This month, President Trump announced a new U.S. national security strategy referring to China as one of the “rival powers” that seek to “challenge American influence, values and wealth.” To ensure the continued viability of the U.S. aluminum industry, the Trump administration in April launched the Section 232 national security investigation of aluminum imports. Since 2009, more than 4,000 American aluminum workers have lost their jobs due to foreign governments subsidizing their domestic aluminum industries.
In the early 2000s, the Chinese government recognized aluminum’s importance to strategic and high value downstream manufacturing and embarked on a state-led industry policy expansion. The results are astounding. Through the illegal subsidization of its primary aluminum producers, China now accounts for approximately 56 percent of global smelting capacity, or nearly 31 million tons per year. Prices collapsed as Chinese capacity ballooned.
What began as a China problem, however, now has global implications. China’s state-driven expansion has reshaped the global aluminum industry in ominous ways for proponents of fair trade and competitive free markets. Governments elsewhere have stepped in to compete with the Chinese government’s industrial might by subsidizing their own state-owned aluminum producers. The distortions originating in the Chinese aluminum industry have been felt disproportionately by privately owned smelters as a result.
Unlike in other industries, the majority of global primary aluminum production occurs at smelters that are at least partially controlled by state-directed enterprises. According to CRU Group, while nearly 60 percent of Chinese capacity is state-owned, effectively all of Middle East capacity is state-owned, and governments in this region also bestow lavish energy subsidies on local producers, leading to significant capacity expansions. State-owned smelters in Asian countries outside of China account for nearly 60 percent of capacity in that region. Furthermore, in both Africa and South America, the state accounts for more than 40 percent of production.
What’s happening is clear.
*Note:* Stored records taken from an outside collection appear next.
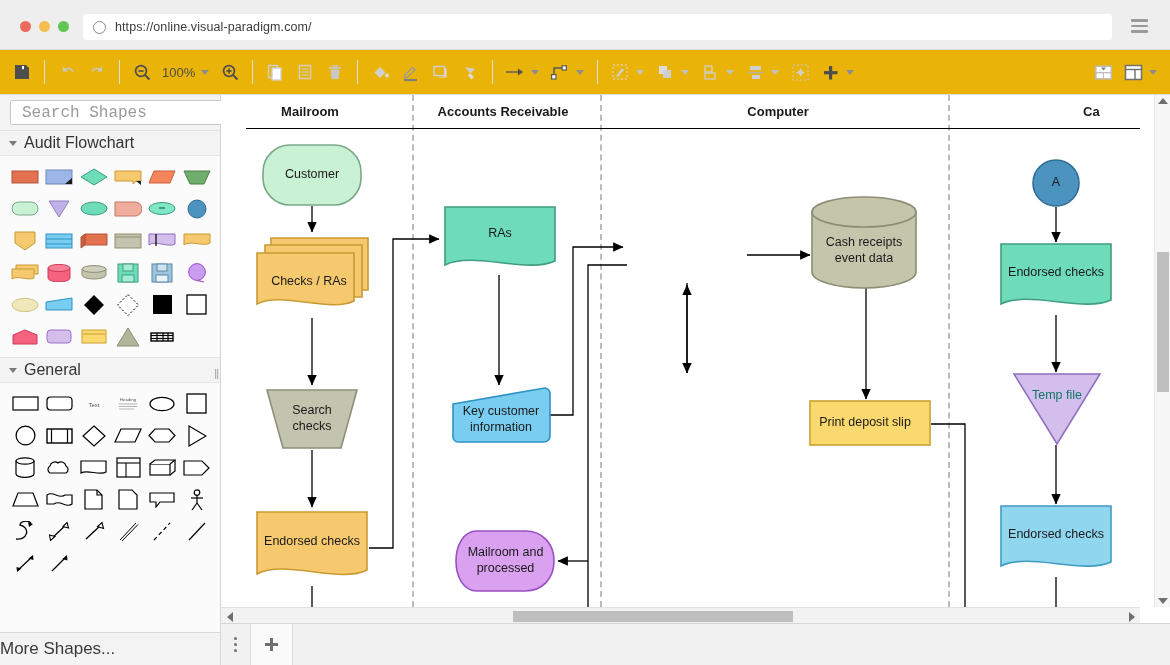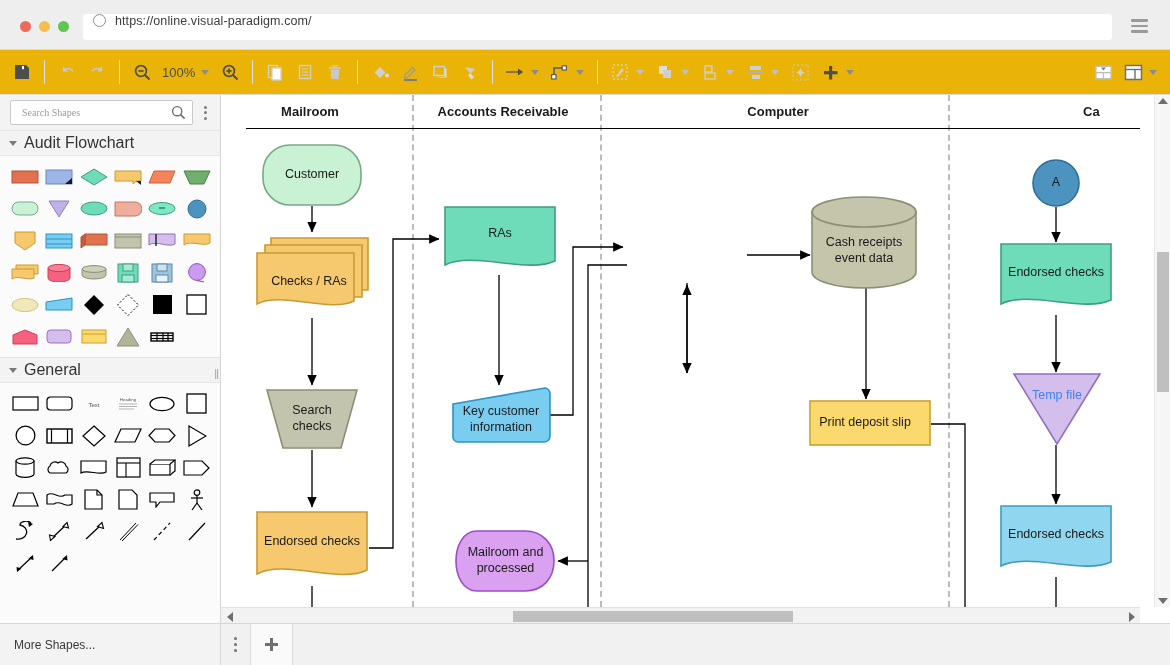"https://online.visual-paradigm.com/" .urlbar { align-items: flex-start -> center }
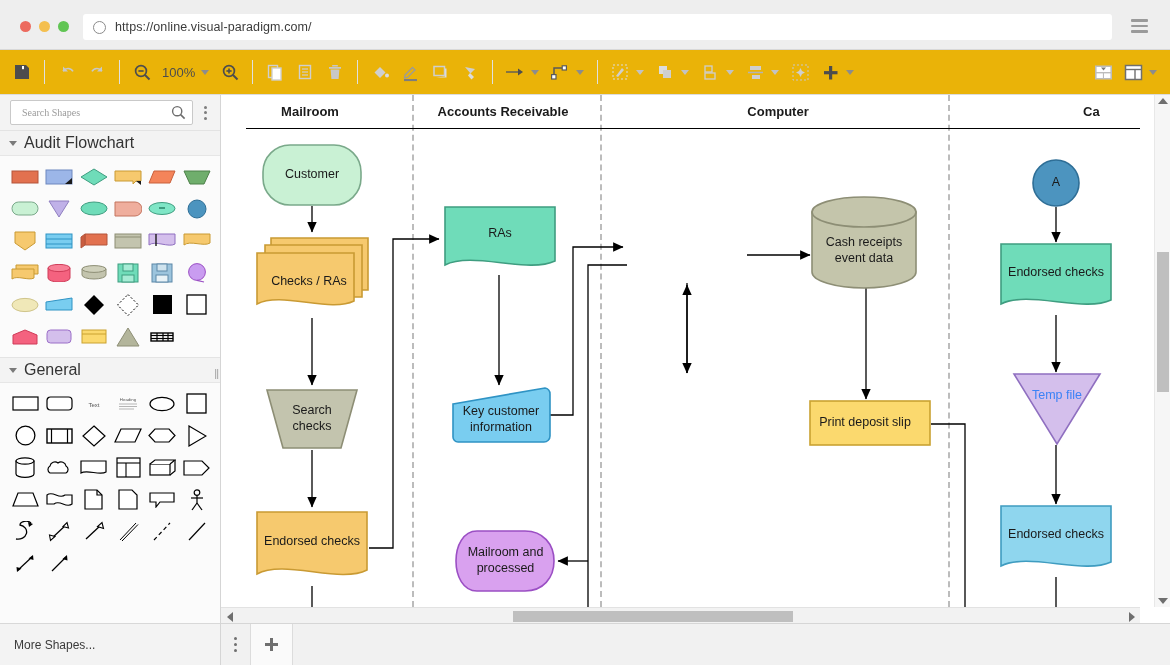"Search Shapes" .search-box input { font-family: Liberation Serif, serif -> Liberation Mono, monospace; font-size: 10px -> 16px }
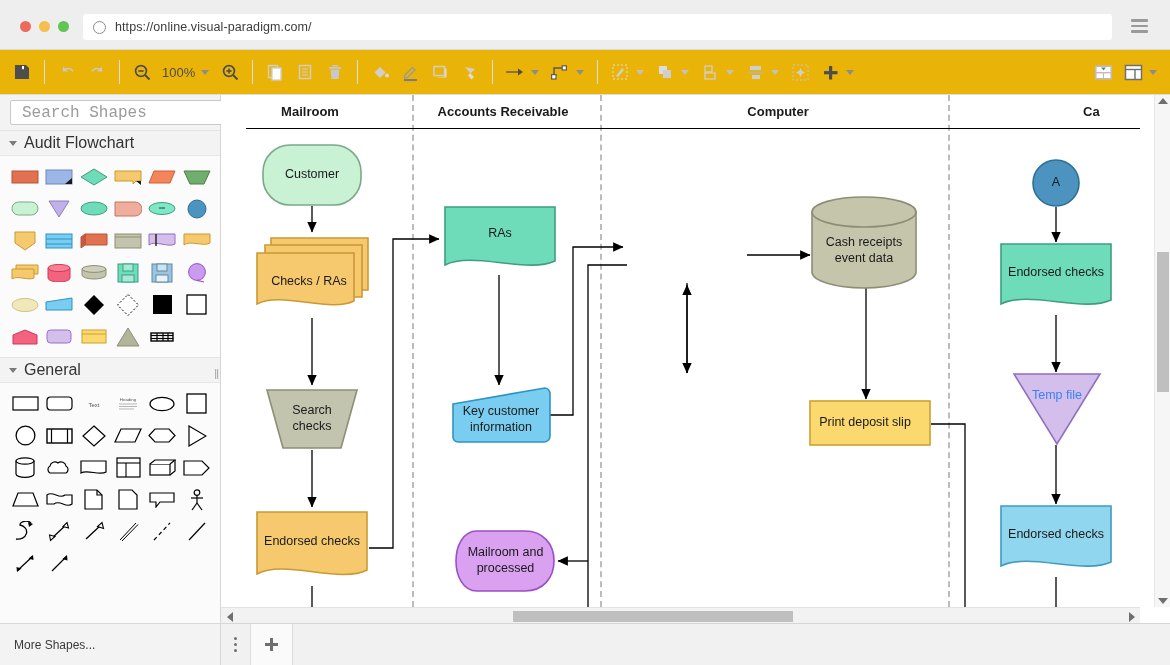"Temp file" span.lbl { color: #3b82f6 -> #0f766e }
Around the world, governments are stepping in to support their domestic industries in competition with other governments. This is a vicious cycle with dramatic implications. Since 2009, during a period in which global aluminum prices have been under significant pressure, state-owned smelters in China, the Middle East and in other Asian countries added nearly 17 million tonnes of new capacity. These state-owned smelters account for an ever-increasing share of U.S. aluminum imports.
By contrast, private smelters operating under market-based constraints without extraordinary state support in the United States, Europe and elsewhere, have been forced to shut down, closing more than 3 million tons of capacity over the same period. The majority of these closures have been in the United States and have cost more than 4,000 hardworking and talented employees their good paying jobs.
The good news is that the United States, the European Union and Japan have recognized that this is not how the system is supposed to work. At the World Trade Organization Ministerial Conference in Buenos Aires this month, the three issued a joint statement calling for enhanced trilateral cooperation to address a “critical concern” in the global economy.
They “shared the view that severe excess capacity in key sectors exacerbated by government-financed and supported capacity expansion, unfair competitive conditions caused by large market-distorting subsidies and state-owned enterprises…are serious concerns for the proper functioning of international trade.”
The bad news is that this type of action moves slowly. With the role of the state expanding throughout the global aluminum industry, the U.S. primary aluminum industry will likely not survive long enough to see the benefits of a coordinated multinational solution. A domestic response is needed now to arrest the adverse effects of the state-directed excess capacity crisis.
The Section 232 national security investigation that President Trump launched is a critical opportunity to achieve that solution and save what is left of an industry that is vital to U.S. national security. The administration should move swiftly to bring the investigation to a conclusion and provide broad and effective relief to ensure that the U.S. primary aluminum industry will continue to play its vital role in the U.S. economy and national security.
Mike Bless is president and chief executive officer of Century Aluminum.